Aim of the task:
Rewrite the lines below, putting "gaatjes" in place of every occurrence of "perforaties" and keeping all other text unchanged. Leave the pictures out of your version.
------------
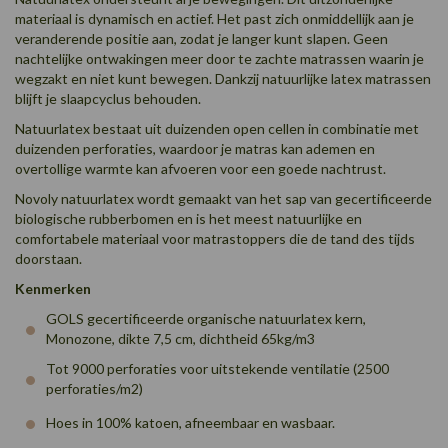
materiaal is dynamisch en actief. Het past zich onmiddellijk aan je
veranderende positie aan, zodat je langer kunt slapen. Geen
nachtelijke ontwakingen meer door te zachte matrassen waarin je
wegzakt en niet kunt bewegen. Dankzij natuurlijke latex matrassen
blijft je slaapcyclus behouden.
Natuurlatex bestaat uit duizenden open cellen in combinatie met
duizenden perforaties, waardoor je matras kan ademen en
overtollige warmte kan afvoeren voor een goede nachtrust.
Novoly natuurlatex wordt gemaakt van het sap van gecertificeerde
biologische rubberbomen en is het meest natuurlijke en
comfortabele materiaal voor matrastoppers die de tand des tijds
doorstaan.
Kenmerken
GOLS gecertificeerde organische natuurlatex kern,
Monozone, dikte 7,5 cm, dichtheid 65kg/m3
Tot 9000 perforaties voor uitstekende ventilatie (2500
perforaties/m2)
Hoes in 100% katoen, afneembaar en wasbaar.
------------
Task solution:
materiaal is dynamisch en actief. Het past zich onmiddellijk aan je
veranderende positie aan, zodat je langer kunt slapen. Geen
nachtelijke ontwakingen meer door te zachte matrassen waarin je
wegzakt en niet kunt bewegen. Dankzij natuurlijke latex matrassen
blijft je slaapcyclus behouden.
Natuurlatex bestaat uit duizenden open cellen in combinatie met
duizenden gaatjes, waardoor je matras kan ademen en
overtollige warmte kan afvoeren voor een goede nachtrust.
Novoly natuurlatex wordt gemaakt van het sap van gecertificeerde
biologische rubberbomen en is het meest natuurlijke en
comfortabele materiaal voor matrastoppers die de tand des tijds
doorstaan.
Kenmerken
GOLS gecertificeerde organische natuurlatex kern,
Monozone, dikte 7,5 cm, dichtheid 65kg/m3
Tot 9000 gaatjes voor uitstekende ventilatie (2500
gaatjes/m2)
Hoes in 100% katoen, afneembaar en wasbaar.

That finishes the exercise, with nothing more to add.